Over nine million surgeries are performed in the UK each year, with one in three of these operations requiring a preventive course of antibiotics. Should these antibiotics fail to work, the risk of dying from routine surgery such as a cesarean section would skyrocket, and common injuries could become life-threatening.
We should also be concerned by the growing crisis outside our borders. Antibiotic resistance is skyrocketing in countries where easy access to antibiotics, lack of infection control and poor hygiene and sanitation lead to the development of multiple strains of resistant bacteria. These bacteria can colonise healthy individuals and then spread to other countries through air travel.

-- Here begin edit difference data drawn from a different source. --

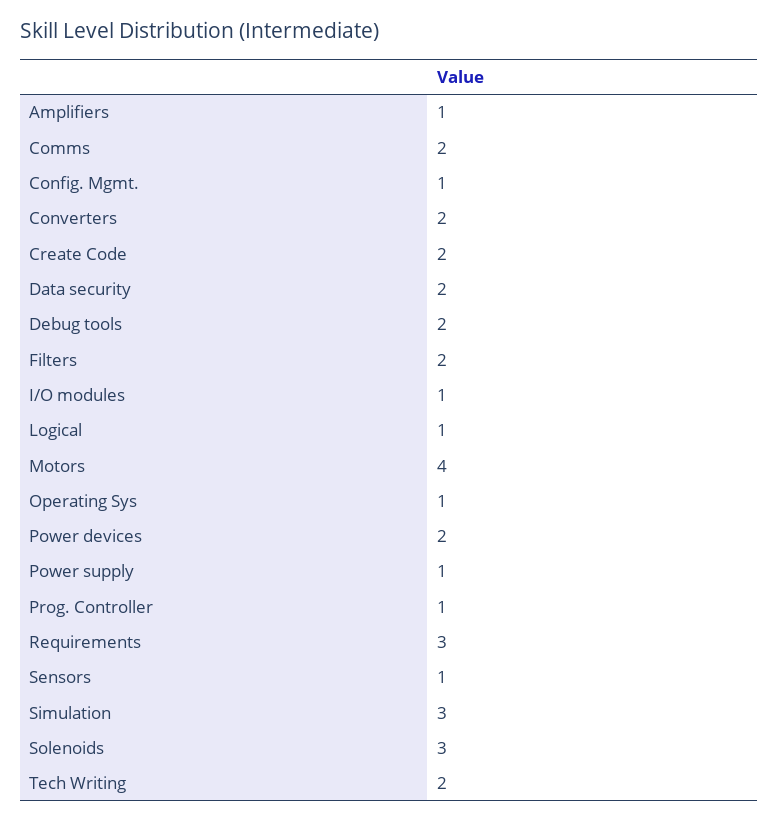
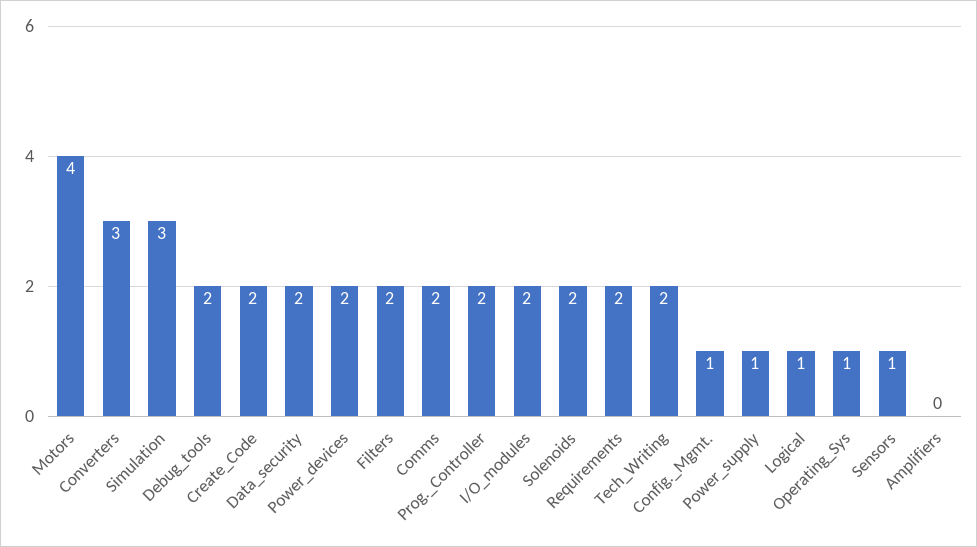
Amplifiers: 1 -> 0
Converters: 2 -> 3
I/O modules: 1 -> 2
Prog. Controller: 1 -> 2
Requirements: 3 -> 2
Solenoids: 3 -> 2

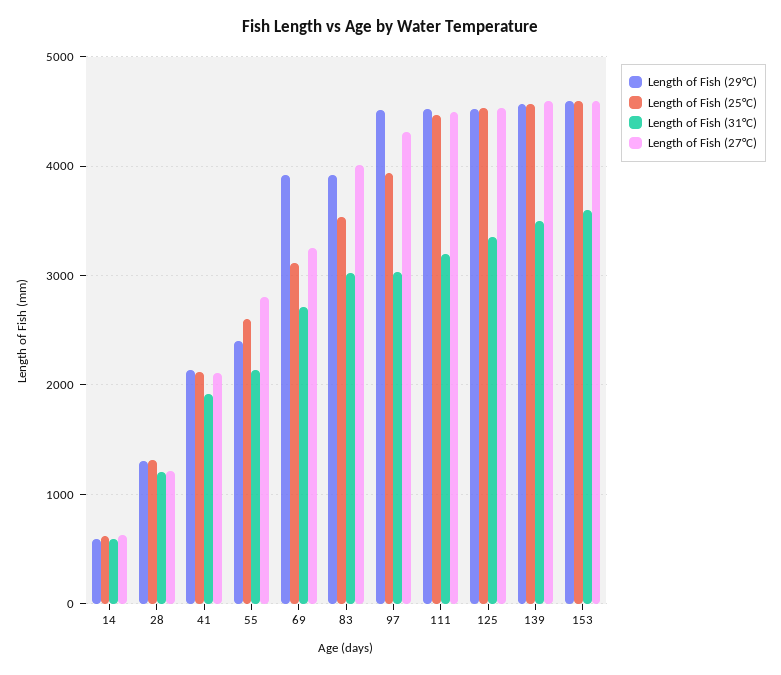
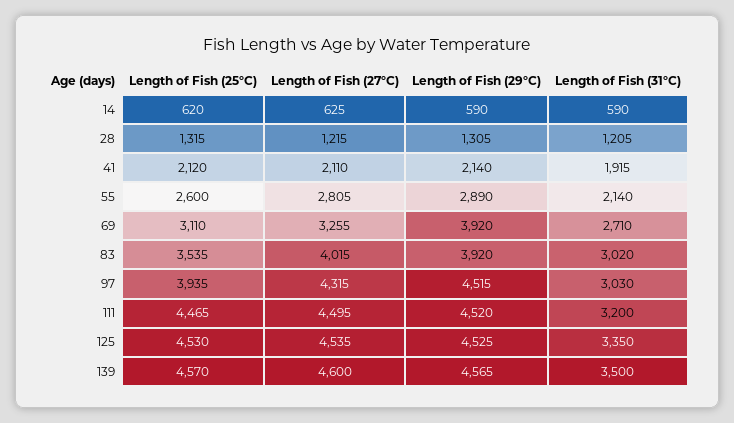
Length of Fish (29°C), 55: 2400 -> 2890
Length of Fish (29°C), 153: 4600 -> none
Length of Fish (25°C), 153: 4600 -> none
Length of Fish (31°C), 153: 3600 -> none
Length of Fish (27°C), 153: 4600 -> none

Antibiotic resistance is a global issue and to tackle it we need global solutions. 78 teams from around the world are competing in Nesta’s Longitude Prize to reduce misuse and overuse of antibiotics by creating a fast and affordable test for bacterial infections. Successful implementation of such tests would mean that infections could be treated more quickly, unnecessary use of antibiotics would be avoided and people will receive more effective treatment.
As well as innovation in these supportive technologies, new antibiotics are desperately needed. Historically, big pharma has led the way in the development of new antibiotics, however a lack of successful innovation and an ailing market have led multiple companies to leave the space. CARB-X, a $500 million non-profit public-private partnership that aims to stimulate the discovery of new antibiotics, was created to address this issue. But more needs to be done by governments to incentivise companies to develop new antibiotics.
These trends, in combination, mean that more and more people are likely to gain personal experience of the issue of antibiotic resistance in 2019. While the media will likely remain focused on the deaths caused by superbugs, many people will come to know someone who lives with an antibiotic-resistant infection - one which reduces their quality of life, and impacts on our healthcare systems and communities.
Daniel Berman leads the Global Health Team, including the Longitude Prize, at the Challenge Prize Centre.